Bir iki kelam da kitabın yazarıyla önerisini dikkate alarak özel baskı yapılıp dağıtılmasını sağlayan Atça Beldesinin seçilmiş son Belediye Başkanı sayın Mustafa Çınar'a teşekkür etmemiz gerekir.

Kitap bana belediye başkanımız vesilesiyle ulaşmış ve şahsi kütüphanemde duruyordu.

Doğrusu kütüphanemde bulunan bu kitabı şimdiye kadar okumamakla ne kadar hata ettiğimi itiraf etmeliyim.

Kitabı yazan Ali Haydar Avcı ve hemşehrilerine ulaştırmak için aracı olan Atça'nın son Belediye Başkanı Mustafa Çınar'a kamuoyu adına teşekkür ediyorum.

Yazarın, Atçalı Kel Mehmet ve onu ortaya çıkaran sebeplere dair yazıklarını da yer vermemiz lazım.

Yazar, “İnsanın gelişimini ve özgür düşünce üretimini engelleyen ve derin karanlık kuyulardan kurtulmak, karanlığın kuşatmasını aralamak kolay değildir.

Bu, insanın kişiliğini derinden sarsan ve kendi kendini, duruş noktasını sorgulamasını sağlayan muazzam bir dönüşümdür.

Bu bağlamda Atça'lının eylemi, bir anlamda yoksul halkın karanlık dünyasını aralayan ve baskılardan kurtulma düşüncesine ışık tutan bir kıvılcım, bir umut olmuştur.” diyerek ifade etmiştir.

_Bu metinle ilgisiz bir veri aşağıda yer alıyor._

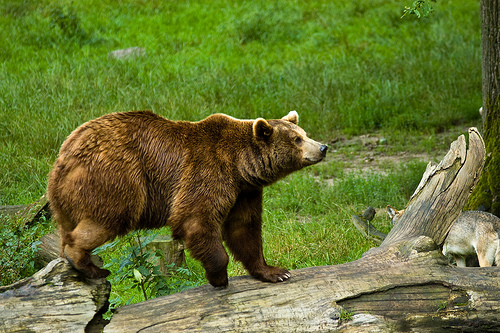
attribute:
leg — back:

Gerçekten yörüklerin, yaşadıkları sosyal hayatın alışkanlıklarının davranışlarında önemli rol oynamış bu kültür, zorluklara itiraz eden ve serbest hayat arayışlarının gereği olarak dayanışma içinde haksızlıklara, zulme dönüşen uygulamalara itiraz etmeyi sosyal sorumluluk duygusuyla itiraz etmeyi, baş kaldırmayı vazgeçilmez görev olarak görmüştür.

İmparatorluk topraklarında yaşayan insanların “padişahın kulu, tebası” olarak kabul edildiği bir düzende itiraz etmek ve elde ettiği gücü zorbalığa dönüştürmemek, yaşanan dönem dikkate alındığında büyük bir meziyettir.

Ortaya konan bu erdem Aydınımızın yetiştirdiği Atçalı Kel Mehmet'e, kızanlarına ve ekibine nasip olmuştur.

Yaşananlar dikkate alındığında bu isyanın haklı gerekçeleri vardır ve isyan etmenin sınırları aşılarak kesinlikle çapulculuğa dönüşmemiştir.

Daha sonraki yıllarda ilimizin efe ve zeybekleri Kurtuluş Savaşımızda yurt sevgilerini, özgürlük tutkularını da göstermekte de hiç terdddüt etmemişlerdir.

İnşallah ilk fırsatta Yörük Ali Efe'nin yaptıklarını da yazmak nasip olur.

*******

SÖZLÜK:

*Mütesellim, herhangi bir beylerbeyi ve sancakbeyinin görevi nedeniyle eyalet veya sancağında bulunmadığı sırada kendisine vekalet etmek üzere yerine bıraktığı ya da gönderdiği vekildir.

*Voyvoda, XV. ve XVI. yüzyıllarda eyalet yöneticilerinin kendileri olmadığında, eyaleti yönetmek ve kendilerine ait has gelirlerini toplamak için atadığı vekil görevlilere, voyvoda veya subaşı denilmekteydi.